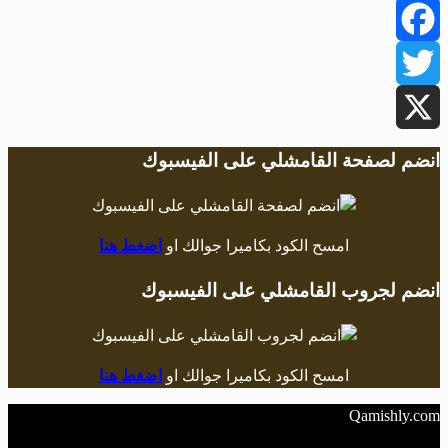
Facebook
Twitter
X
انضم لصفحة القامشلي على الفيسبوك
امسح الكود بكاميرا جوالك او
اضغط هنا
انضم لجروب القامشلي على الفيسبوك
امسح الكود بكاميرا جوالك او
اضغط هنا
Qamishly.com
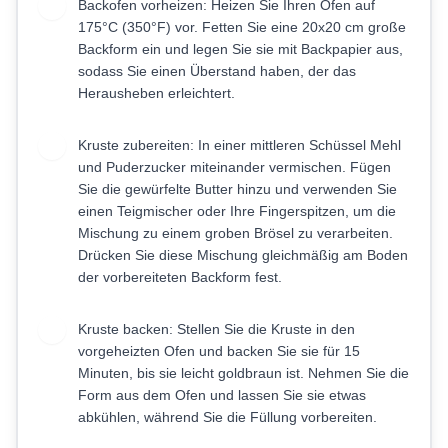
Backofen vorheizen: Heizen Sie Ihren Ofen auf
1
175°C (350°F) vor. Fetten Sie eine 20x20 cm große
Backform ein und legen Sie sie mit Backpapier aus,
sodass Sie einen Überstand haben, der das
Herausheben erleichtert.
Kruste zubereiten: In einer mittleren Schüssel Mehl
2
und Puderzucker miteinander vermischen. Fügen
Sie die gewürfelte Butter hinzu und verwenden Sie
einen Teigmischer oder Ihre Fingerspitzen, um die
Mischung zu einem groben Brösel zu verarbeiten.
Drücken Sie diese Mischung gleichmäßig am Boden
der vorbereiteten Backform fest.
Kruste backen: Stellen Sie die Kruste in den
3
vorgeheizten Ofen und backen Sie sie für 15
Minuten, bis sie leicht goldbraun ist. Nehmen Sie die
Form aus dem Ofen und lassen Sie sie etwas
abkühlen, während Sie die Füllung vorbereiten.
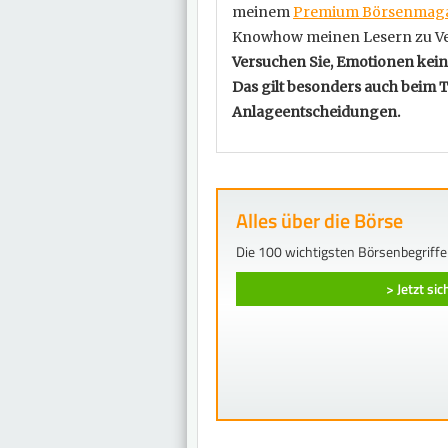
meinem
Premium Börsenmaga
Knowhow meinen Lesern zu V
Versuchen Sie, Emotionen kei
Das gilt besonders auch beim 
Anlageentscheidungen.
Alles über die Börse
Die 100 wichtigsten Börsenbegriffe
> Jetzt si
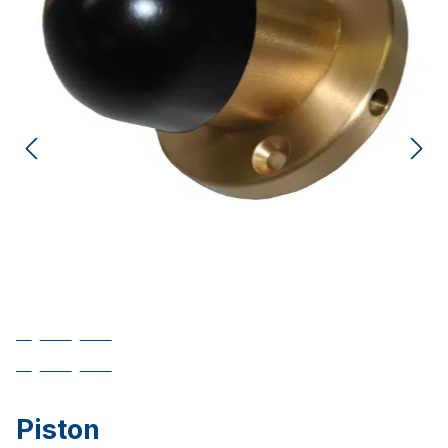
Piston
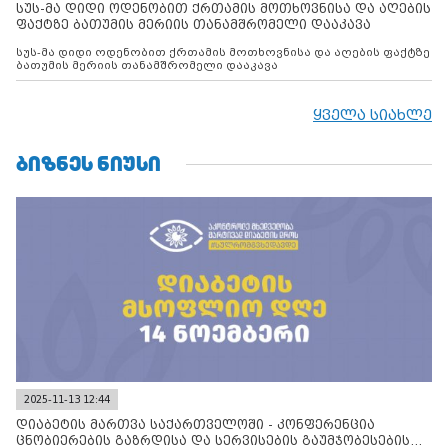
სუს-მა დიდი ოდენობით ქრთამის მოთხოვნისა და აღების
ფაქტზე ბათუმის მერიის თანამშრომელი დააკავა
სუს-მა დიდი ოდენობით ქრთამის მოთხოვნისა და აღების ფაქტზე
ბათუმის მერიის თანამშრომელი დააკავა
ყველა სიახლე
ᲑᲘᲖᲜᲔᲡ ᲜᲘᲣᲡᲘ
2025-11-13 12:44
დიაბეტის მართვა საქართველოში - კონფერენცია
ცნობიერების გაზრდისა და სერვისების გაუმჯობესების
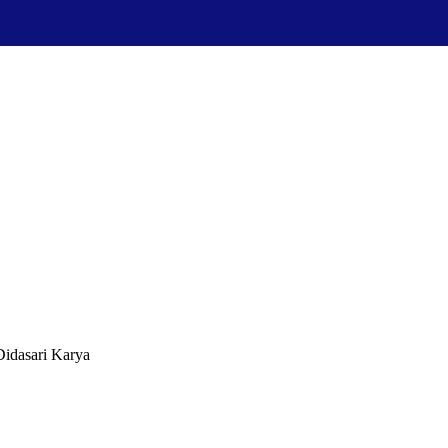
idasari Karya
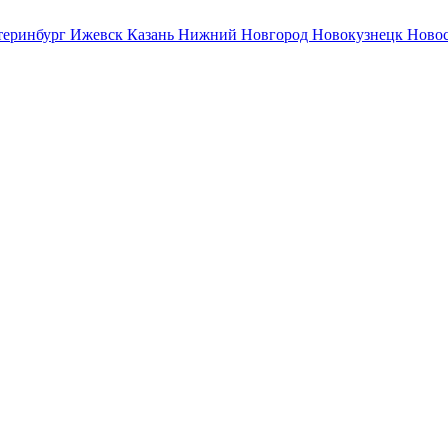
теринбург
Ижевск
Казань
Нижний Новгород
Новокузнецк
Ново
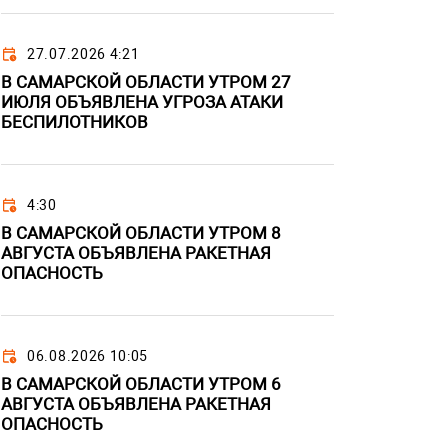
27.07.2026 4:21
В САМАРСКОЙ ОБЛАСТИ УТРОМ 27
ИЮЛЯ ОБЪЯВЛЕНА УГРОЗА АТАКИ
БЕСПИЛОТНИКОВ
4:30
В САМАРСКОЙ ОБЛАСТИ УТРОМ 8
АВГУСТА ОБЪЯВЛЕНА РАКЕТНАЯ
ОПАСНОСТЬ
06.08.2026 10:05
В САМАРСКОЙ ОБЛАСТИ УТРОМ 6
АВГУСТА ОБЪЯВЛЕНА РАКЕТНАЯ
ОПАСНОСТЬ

= = = =

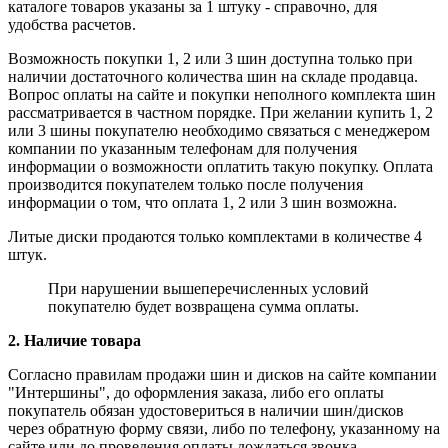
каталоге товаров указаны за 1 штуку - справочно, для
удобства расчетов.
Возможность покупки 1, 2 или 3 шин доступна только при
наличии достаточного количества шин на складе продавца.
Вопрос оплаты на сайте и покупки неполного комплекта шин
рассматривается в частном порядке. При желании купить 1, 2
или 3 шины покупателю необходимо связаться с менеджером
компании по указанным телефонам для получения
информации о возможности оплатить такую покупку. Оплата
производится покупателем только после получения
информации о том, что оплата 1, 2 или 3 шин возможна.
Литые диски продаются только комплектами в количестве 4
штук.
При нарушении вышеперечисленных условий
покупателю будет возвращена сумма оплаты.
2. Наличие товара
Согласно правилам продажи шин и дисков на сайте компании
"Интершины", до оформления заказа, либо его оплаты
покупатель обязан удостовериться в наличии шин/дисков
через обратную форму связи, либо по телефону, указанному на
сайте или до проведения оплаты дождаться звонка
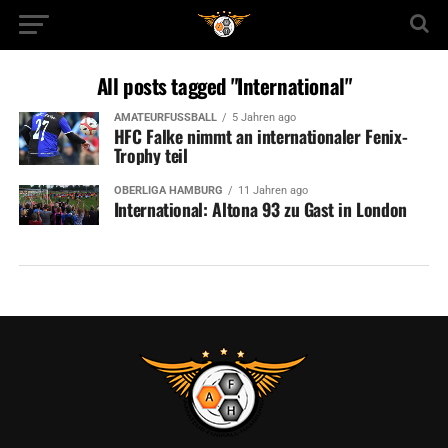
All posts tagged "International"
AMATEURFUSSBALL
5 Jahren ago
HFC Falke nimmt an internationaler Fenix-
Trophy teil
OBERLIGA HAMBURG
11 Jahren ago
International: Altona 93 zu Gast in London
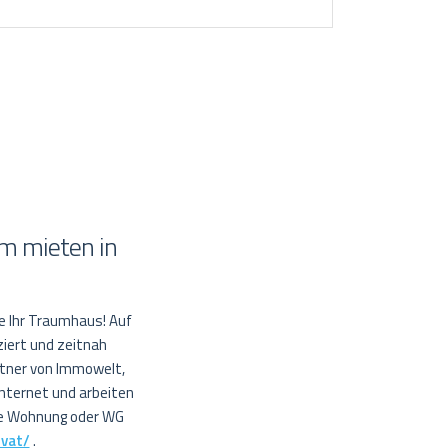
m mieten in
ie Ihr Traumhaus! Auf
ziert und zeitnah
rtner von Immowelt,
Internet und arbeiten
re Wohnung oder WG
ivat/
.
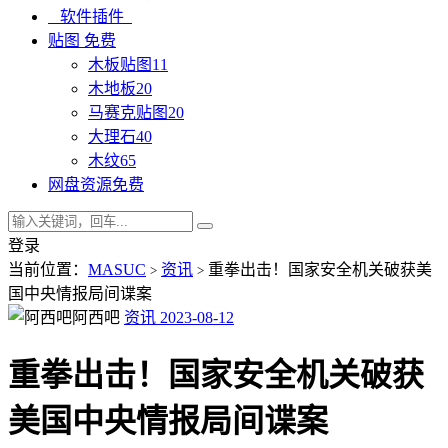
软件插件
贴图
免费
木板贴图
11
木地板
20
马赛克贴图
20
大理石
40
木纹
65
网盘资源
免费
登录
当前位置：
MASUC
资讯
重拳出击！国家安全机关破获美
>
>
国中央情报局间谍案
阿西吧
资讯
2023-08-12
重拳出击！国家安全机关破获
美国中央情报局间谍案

= = = =

* **Instruction**: Reproduce the data above exactly, but only from the line containing "Вопрос оплаты на" through the line containing "11 Jahren ago"; skip the pictures.

* **Problem solution**:
Вопрос оплаты на сайте и покупки неполного комплекта шин
рассматривается в частном порядке. При желании купить 1, 2
или 3 шины покупателю необходимо связаться с менеджером
компании по указанным телефонам для получения
информации о возможности оплатить такую покупку. Оплата
производится покупателем только после получения
информации о том, что оплата 1, 2 или 3 шин возможна.
Литые диски продаются только комплектами в количестве 4
штук.
При нарушении вышеперечисленных условий
покупателю будет возвращена сумма оплаты.
2. Наличие товара
Согласно правилам продажи шин и дисков на сайте компании
"Интершины", до оформления заказа, либо его оплаты
покупатель обязан удостовериться в наличии шин/дисков
через обратную форму связи, либо по телефону, указанному на
сайте или до проведения оплаты дождаться звонка
All posts tagged "International"
AMATEURFUSSBALL
5 Jahren ago
HFC Falke nimmt an internationaler Fenix-
Trophy teil
OBERLIGA HAMBURG
11 Jahren ago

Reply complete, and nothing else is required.